The protests aside, Boyce may be just what Ole Miss needs. He is an alumnus of the school and has worked as an administrator at the public school, community college and senior college level, including serving three years as the commissioner of higher education, overseeing all eight of the state’s public universities. He had a reputation, while serving as president of Holmes Community College for almost a decade, as being student-centered.
But his selection also comes with suspicions — in large part because he was a paid consultant early in the search process and publicly said he was not a candidate for the job. It’s hard to blame anyone on the outside from thinking that Boyce was not an impartial participant when he was supposedly getting feedback from students, faculty and alumni on what they wanted to see in the next chancellor and checking out possible candidates.
Any dissatisfaction about the selection of Boyce would have been minimized, or perhaps totally avoided, if the College Board had not conducted the process in secret, as it has done with presidential searches since 2006.
Whatever benefit comes from confidential presidential searches is outweighed by the negatives of leaving the public in the dark about how the College Board settled on its ultimate choice and not disclosing whoever else might have been in the running.
Had Mississippi conducted its search the way it used to and the way many states still do, it would have announced Boyce as one of its finalists.
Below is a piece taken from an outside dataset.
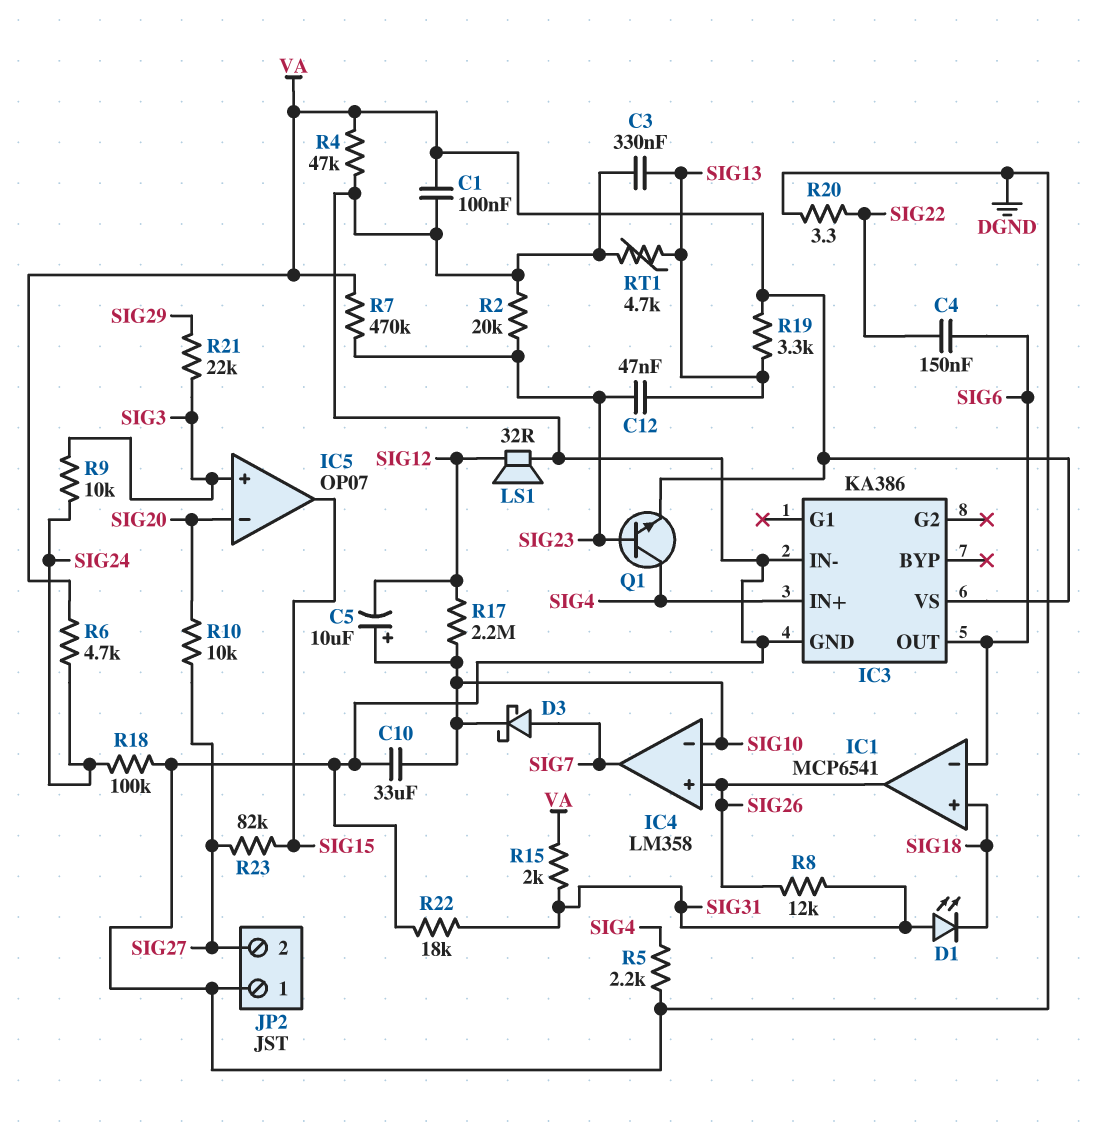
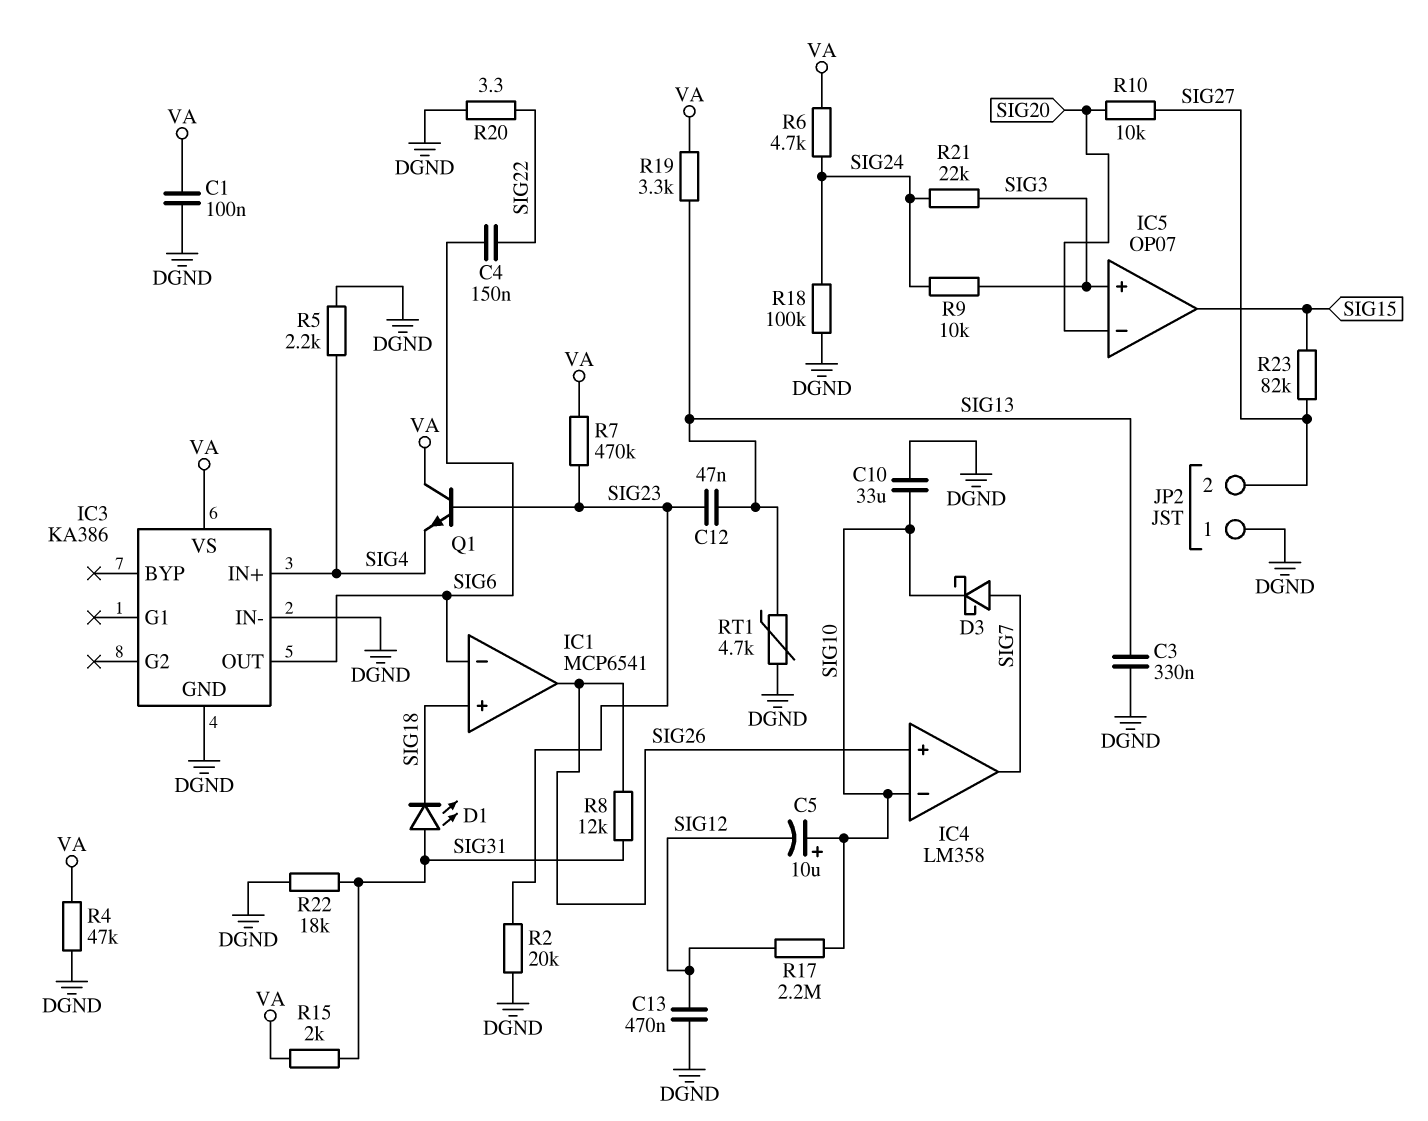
C13: none -> 470nF (DGND, SIG12)
LS1: speaker 32R (DGND, SIG12) -> none
Q1: NPN (B SIG23, C SIG4, E VA) -> NPN (B SIG23, C VA, E SIG4)
R21: 22k (SIG3, SIG29) -> 22k (SIG3, SIG24)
The College Board would have been forced to explain how his role in the search process, for which he was paid around $87,000, did not create a conflict of interest. And Boyce would have been afforded the chance, while meeting face-to-face with campus groups, to show that he could be this unifying figure his bosses believe he will be — before he was offered the job.
Instead, Boyce is going to start with a cloud of distrust hanging over him, with a sizable faction feeling it had no input in his hire and with many believing the whole process was just for show.
Ironically, Boyce could have done something to avoid his current predicament had he advocated, as he did while serving as higher education commissioner, that the College Board return to a more open presidential search process.
There is no evidence that closed searches have produced better selections. But they have produced plenty of distrust. The Ole Miss fiasco should dictate that the secrecy has got to stop.